Closed tinyheero closed 3 years ago
Hi Fong,
The reference generation is currently integrated within the modules of HISATgenotype. Version 1.3.1 (coming out within a few weeks), removes this requirement and adds and option to pre-build all indices needed at install within the HISATgenotype install folder or, if one prefers, adds the option of building this in any data directory of your choice during the first run of HISATgenotype on the system. Will this new system meet your needs?
Thanks, Chris
That's great to hear that the newer version will decouple the reference generation from the HISATgenotype modules. Regarding the two options:
Is there not an option to have a hybrid of the two options? Where you can pre-build your references before any runs, but specify the data directory to store it. This way any runs will use that data directory.

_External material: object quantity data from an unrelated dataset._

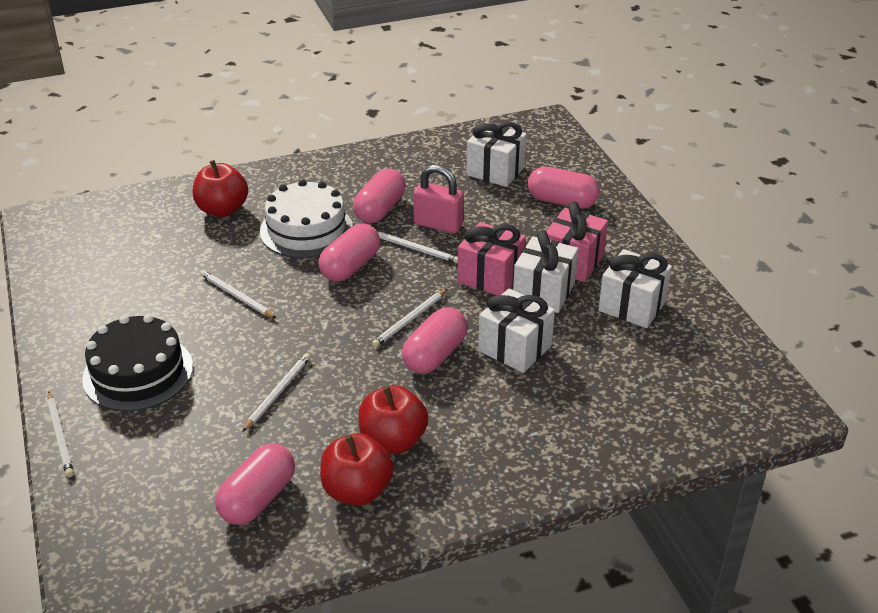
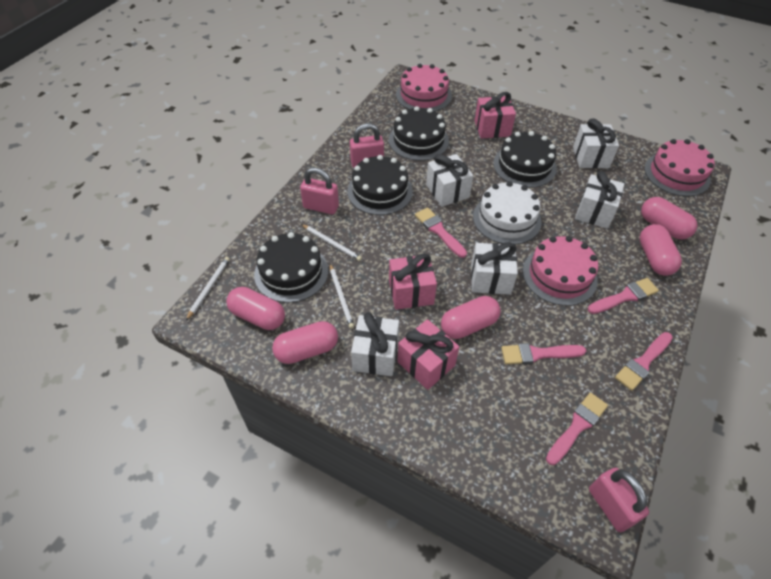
black cake: 1 -> 4
pink brush: 0 -> 5
pink cake: 0 -> 3
pink gift: 2 -> 3
pink padlock: 1 -> 3
red apple: 3 -> 0
white gift: 4 -> 5
white pencil: 5 -> 3

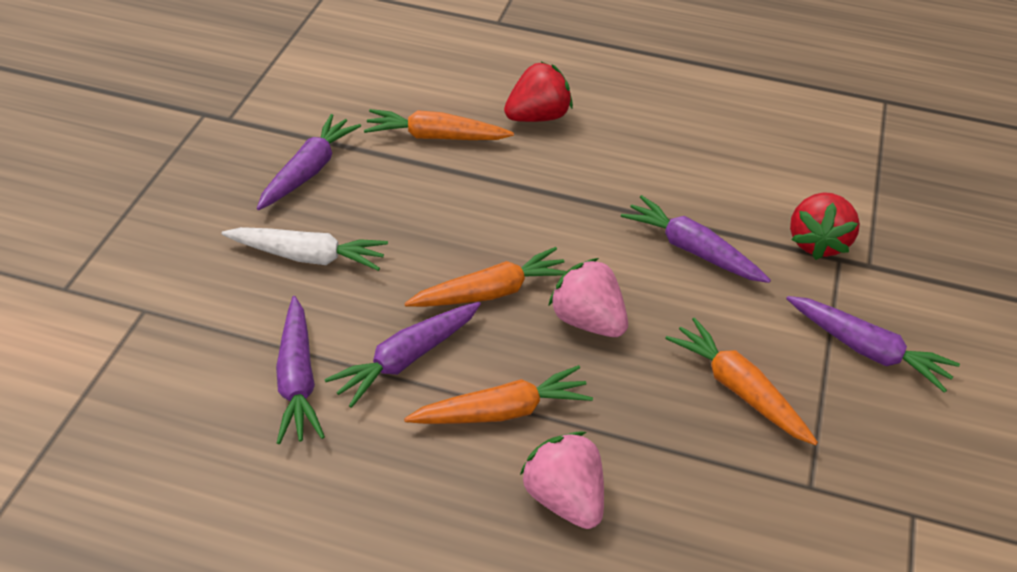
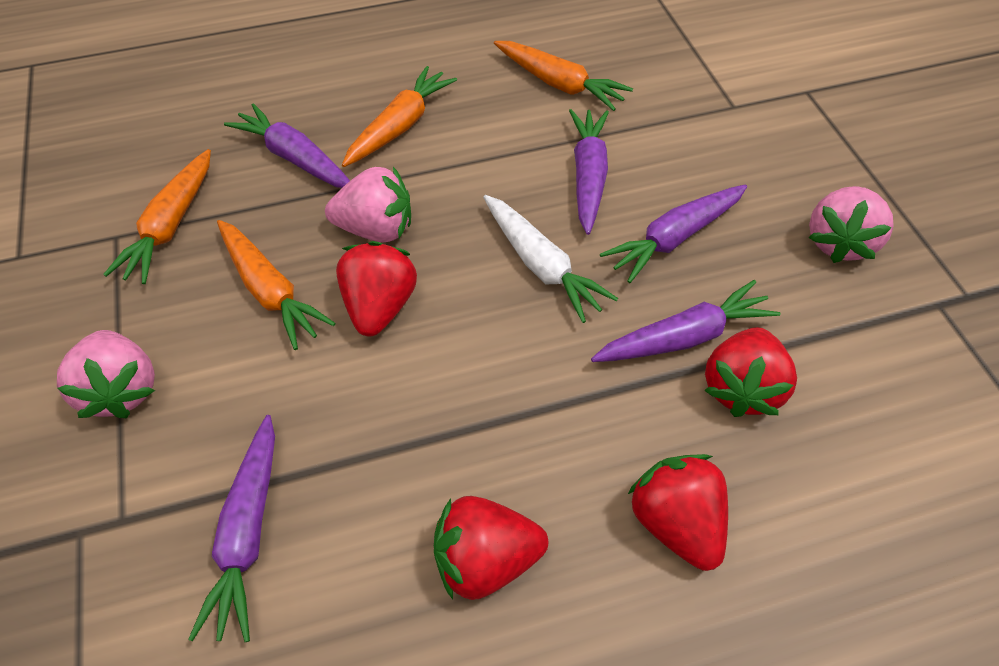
pink strawberry: 2 -> 3
red strawberry: 2 -> 4

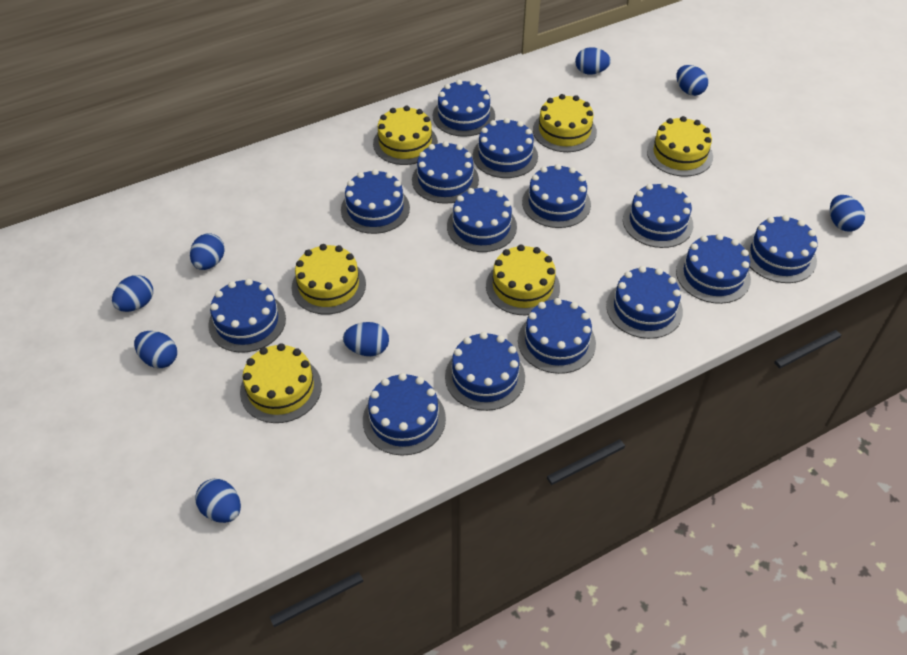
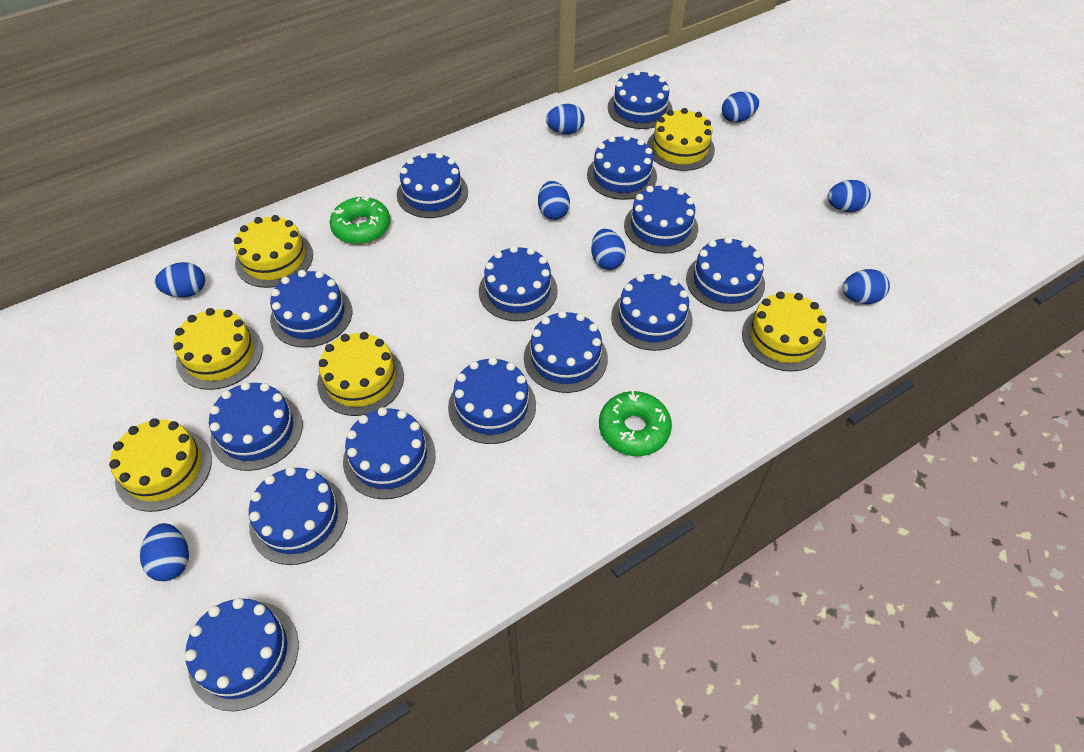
green donut: 0 -> 2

If not, I guess one can conceptually think of the first run of HISAT-genotype being the reference generation step. One could use the example data provided in the tutorial to initiate this step. Then the reference data can be stored and reused on different clusters/machines. Is that thought process correct?
Hi Fong,
Sure thing! It can certainly be decoupled completely. I'll add some additional options or an independent wrapper/script to build/download the references before running hisatgenotype. Then it is a matter of specifying that directory during each run of hisatgenotype using the new syntax I have added to v1.3.1. I'll draft a script next week, test it, then integrate it into the new release.
Thanks, Chris
Amazing! Thanks Chris!
Hi Fong,
The new version of HISATgenotype (1.3.1) has been released and has a new option to direct HISATgenotype to an index folder. You should now only have to download the index once and only at install if you desire. The manual will be updated with these changes soon. Let me know if you have any issues getting things added to a Docker image in the meantime. Thanks!
Thanks, Chris
Hi there,
I've noticed that when running HISAT-genotype it will first download and prepare a set of references if it doesn't already exist. I am interested in figuring out how to separate the reference generation from the actual running of the genotyping step. This would ease the integration of HISAT-genotype into a larger workflow.
I assume that the wrapper
hisatgenotype
calls a set of underlying scripts to prepare the references. Is it possible to call these underlying scripts independently of the wrapper to generate the required references? If so, what scripts should one be calling?